尿酸値は、日々生活の影響を変動しています。

暴飲暴食、激しい運動、それによる脱水などが尿酸値をあげる要因となっています。

また、心因的なストレスが尿酸値をあげる要素にもなっています。

上のグラフで示したように、断酒しているのにも関わらず尿酸値が上昇していることは、

飲酒だけが尿酸値をあげる原因ではないということがわかります。

薬による治療

下の図は、痛風の元となる高尿酸血症に対する治療薬の作用を示したものです。

尿酸を下げる薬には、2つのタイプがあります。

従来、尿酸過剰型には尿酸生成抑制薬、尿酸排泄型には、尿酸排泄促進薬と使われていました。

しかし、最近の研究では、いずれのタイプにでも尿酸降下作用が認められていることから、

尿酸生成抑制薬が第一選択とされいます。

以下で、実際の症例をご覧いただきたいと思います。

51歳の男性です。

右足背の痛みと腫れ、発赤を訴えて来院されました。4年前に当院で高尿酸血症を指摘されたのですが、放置していました。

来院時は、突然に痛みが出現したそうで、歩行が困難となっていました。

左の外観写真は初診時のもおです。

赤色矢印で示した部分に発赤と腫脹が認められました。

左の外観写真は、別の角度から見たものです。

右足背部の赤色矢印で示した部分にも発赤、腫脹が認められました。

血液検査を行ったところ、尿酸値は10.0と基準値を大幅に超えていることがわかりました。

63歳の男性です。

右母趾の痛みを訴えて来院されました。

左の外観写真は初診時のものです。

赤マル印で示した右母趾は、全体的に腫脹が見られ、右母趾MTP関節部分に発赤

が見られました。

左の外観写真は、側面から見たものです。

左母趾と比べて、右母趾は全体的に腫脹が見られ、発赤も見られます。

左のレントゲン画像は初診時のものです。

赤色矢印で示した右母趾IP関節の基節骨側に骨透亮像が見られました。

左のレントゲン画像は、斜めから撮影したものです。

赤色矢印で示した母趾IP関節の基節骨側に骨融解像が見られました。

この所見は、長きにわたり尿酸結晶が蓄積したことにより、軟骨下骨が徐々に破壊されていった結果であると思われます。

75歳の男性です。

突然肘の腫れと痛みが出現したそうです。

今まで何回も痛風発作を繰り返しているそうです。

左の外観写真は初診時のものです。

赤色○印で示した部分に腫脹と発赤が認められました。

左のレントゲン画像は初診時のものです。

健側とと比べて、患測では赤色矢印で示した部分に骨融解像が認められました。

血液検査の結果では、尿酸値は10.5と高値を示しており、痛風による肘の痛みということがわかりました。

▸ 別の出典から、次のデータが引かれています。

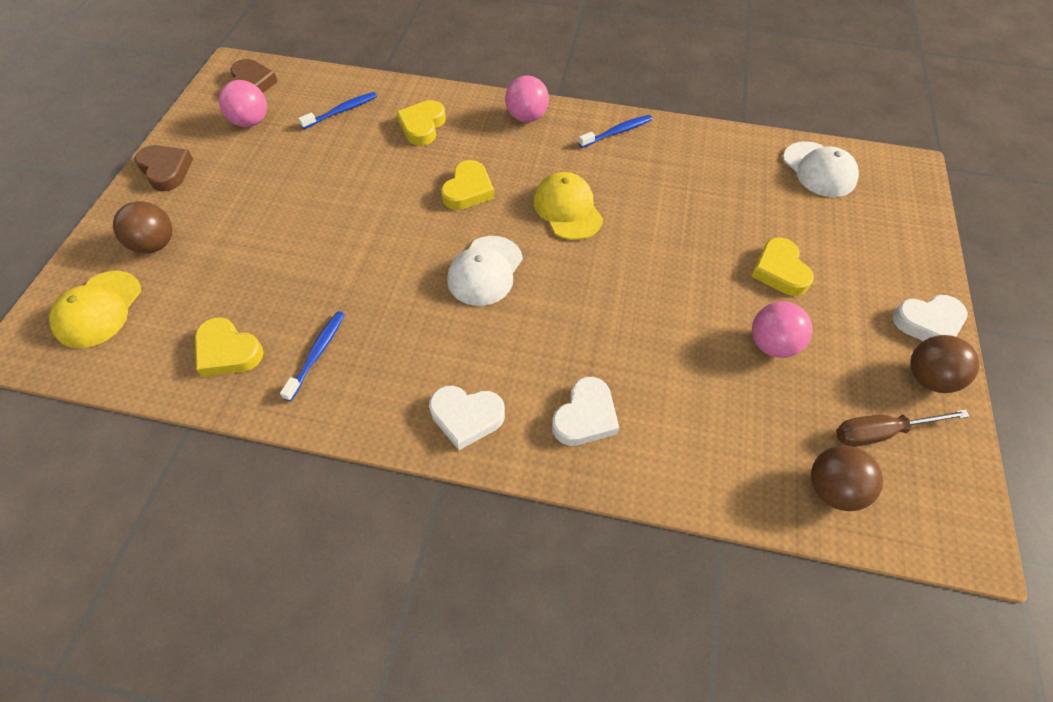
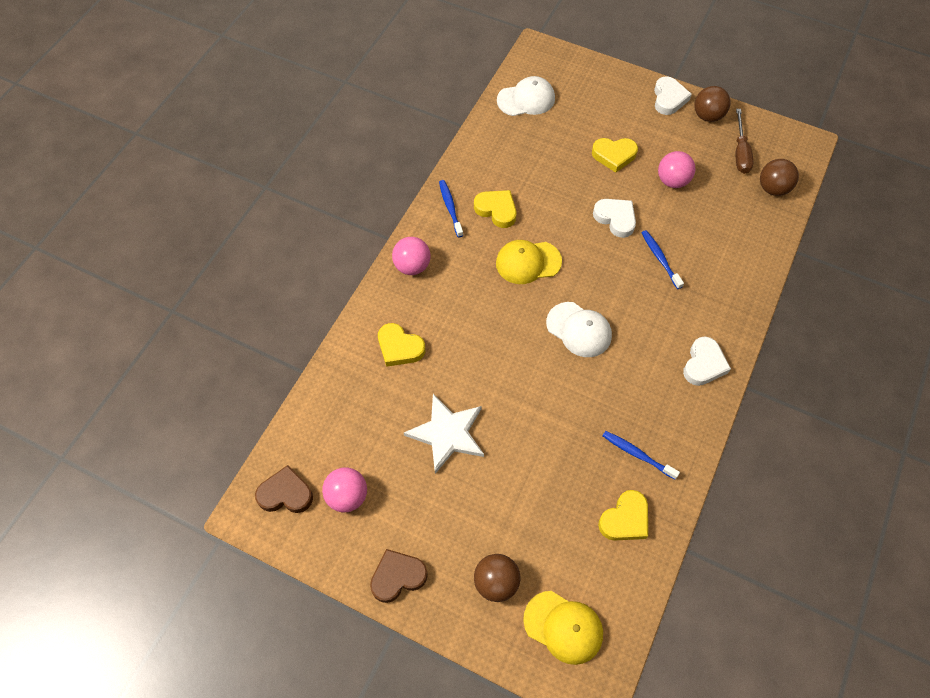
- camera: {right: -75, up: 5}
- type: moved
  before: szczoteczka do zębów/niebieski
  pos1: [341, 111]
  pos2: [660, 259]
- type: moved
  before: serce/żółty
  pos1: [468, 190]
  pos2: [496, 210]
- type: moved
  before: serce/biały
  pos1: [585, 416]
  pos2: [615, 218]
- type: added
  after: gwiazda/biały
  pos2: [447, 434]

以上のように、本来は体に必要とされる尿酸ですが、血液中で高値を示すと痛風発作だけではなく、

腎障害などの全身への影響ももたらすので、適切な治療が必要です。

痛風は、お酒を飲んではいけないというイメージがあるかと思いますが、

頻度や量をコントロールさえすれば、禁酒することはありません。

痛風でお困りの方は、一度医療機関でご相談されることをお勧めいたします。